Sejumlah warga dan pengendara mengaku khawatir dengan kondisi kabut asap yang kerap muncul, terutama pada jam-jam tertentu. Asap yang terlihat cukup tebal dinilai berpotensi mengurangi jarak pandang pengendara dan menimbulkan gangguan kesehatan bagi masyarakat sekitar.
Yang menjadi perhatian publik, pabrik tersebut disebut telah beroperasi aktif, namun tidak ditemukan papan nama perusahaan yang terpasang secara jelas di bagian depan lokasi usaha. Kondisi ini memunculkan berbagai pertanyaan terkait transparansi perusahaan serta legalitas operasional di mata masyarakat.
Berdasarkan informasi yang dihimpun tim awak media dari salah seorang warga yang enggan disebutkan namanya di sebuah warung kopi yang berada di depan lokasi pabrik, perusahaan tersebut diketahui bernama CV Anugrah Cahaya Sawita (ACS) yang berlokasi di Jalan Lintas Petapahan–Garuda Sakti, Kabupaten Kampar.
Selain persoalan kabut asap, lokasi pabrik yang berada sangat dekat dengan aliran Sungai Lembu turut menjadi perhatian warga.

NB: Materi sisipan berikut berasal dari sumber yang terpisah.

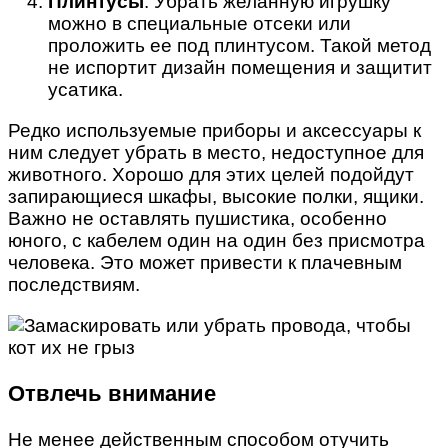
Плинтусы
. Убрать желанную игрушку
можно в специальные отсеки или
проложить ее под плинтусом. Такой метод
не испортит дизайн помещения и защитит
усатика.
Редко используемые приборы и аксессуары к
ним следует убрать в место, недоступное для
животного. Хорошо для этих целей подойдут
запирающиеся шкафы, высокие полки, ящики.
Важно не оставлять пушистика, особенно
юного, с кабелем один на один без присмотра
человека. Это может привести к плачевным
последствиям.
Отвлечь внимание
Не менее действенным способом отучить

Berdasarkan temuan di lapangan, jarak bangunan dan aktivitas pabrik dengan aliran sungai diperkirakan hanya sekitar lima meter. Masyarakat mempertanyakan apakah keberadaan fasilitas industri tersebut telah memenuhi ketentuan tata ruang, standar lingkungan hidup, serta persyaratan perizinan yang berlaku.

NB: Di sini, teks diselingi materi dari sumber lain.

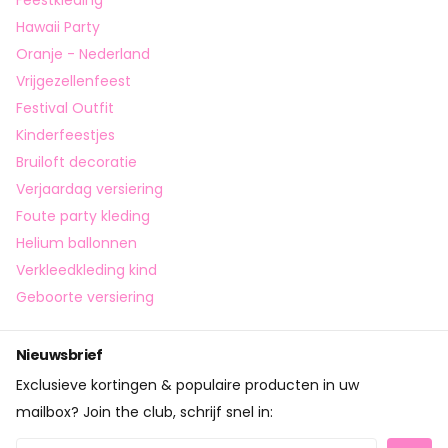
Feestkleding
Hawaii Party
Oranje - Nederland
Vrijgezellenfeest
Festival Outfit
Kinderfeestjes
Bruiloft decoratie
Verjaardag versiering
Foute party kleding
Helium ballonnen
Verkleedkleding kind
Geboorte versiering
Nieuwsbrief
Exclusieve kortingen & populaire producten in uw
mailbox? Join the club, schrijf snel in:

Lebih jauh, sejumlah warga juga mengeluhkan pembuangan limbah pabrik ke Sungai Lembu yang disebut terjadi pada sore hari. Warga mengaku air sungai yang selama ini dimanfaatkan masyarakat diduga mengalami perubahan kondisi dan menimbulkan dampak terhadap pengguna sungai.



“Kalau sore hari sering diduga ada pembuangan limbah ke sungai. Beberapa warga mengeluh mengalami gatal-gatal setelah menggunakan air sungai, bahkan ada yang mengaku mengalami mual dan muntah-muntah,” ungkap seorang warga kepada tim awak media.

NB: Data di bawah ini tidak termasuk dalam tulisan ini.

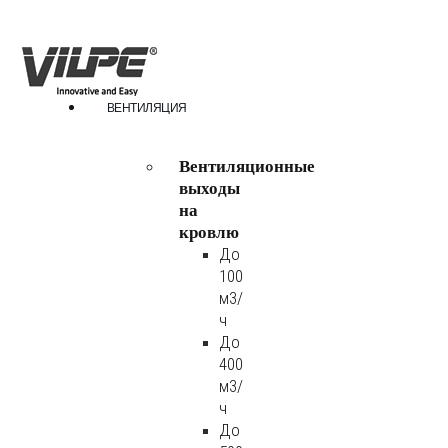
ВЕНТИЛЯЦИЯ
Вентиляционные
выходы
на
кровлю
До
100
м3/
ч
До
400
м3/
ч
До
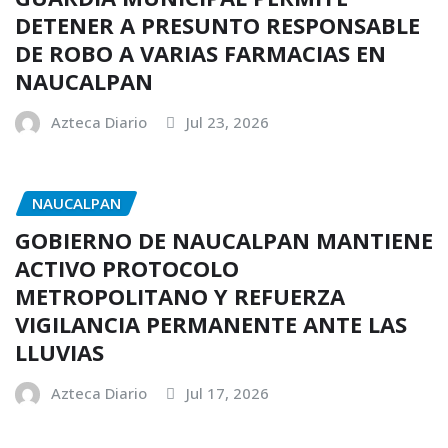
DETENER A PRESUNTO RESPONSABLE
DE ROBO A VARIAS FARMACIAS EN
NAUCALPAN
Azteca Diario
Jul 23, 2026
NAUCALPAN
GOBIERNO DE NAUCALPAN MANTIENE
ACTIVO PROTOCOLO
METROPOLITANO Y REFUERZA
VIGILANCIA PERMANENTE ANTE LAS
LLUVIAS
Azteca Diario
Jul 17, 2026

Tidak hanya itu, warga juga mengeluhkan debu yang diduga berasal dari aktivitas pabrik. Debu tersebut disebut masuk hingga ke dalam rumah warga, bahkan sampai ke kamar tidur, sehingga mengganggu kenyamanan dan aktivitas sehari-hari.
Atas kondisi tersebut, masyarakat berharap instansi terkait seperti Dinas Lingkungan Hidup (DLH), Dinas Penanaman Modal dan Pelayanan Terpadu Satu Pintu (DPMPTSP), serta aparat penegak hukum dapat segera turun ke lapangan untuk melakukan pemeriksaan menyeluruh terhadap operasional perusahaan.
Pemeriksaan tersebut dinilai penting untuk memastikan kepatuhan perusahaan terhadap aturan lingkungan hidup, pengelolaan limbah, jarak bangunan terhadap aliran sungai, emisi udara, serta kelengkapan dokumen perizinan yang dimiliki perusahaan.
Hingga berita ini diterbitkan, pihak CV Anugrah Cahaya Sawita (ACS) belum memberikan keterangan resmi terkait kabut asap yang menyelimuti ruas Jalan Lintas Petapahan–Garuda Sakti maupun berbagai pertanyaan publik mengenai dugaan dampak lingkungan, papan nama perusahaan, dan aspek perizinan operasional.
Munculnya berbagai keluhan masyarakat tersebut kini menjadi sorotan tajam publik terhadap perusahaan maupun instansi terkait di Kabupaten Kampar. Warga berharap adanya langkah tegas dan transparan dari pihak berwenang guna memastikan keselamatan masyarakat, perlindungan lingkungan hidup, serta kepastian hukum terhadap setiap aktivitas industri yang beroperasi di wilayah tersebut.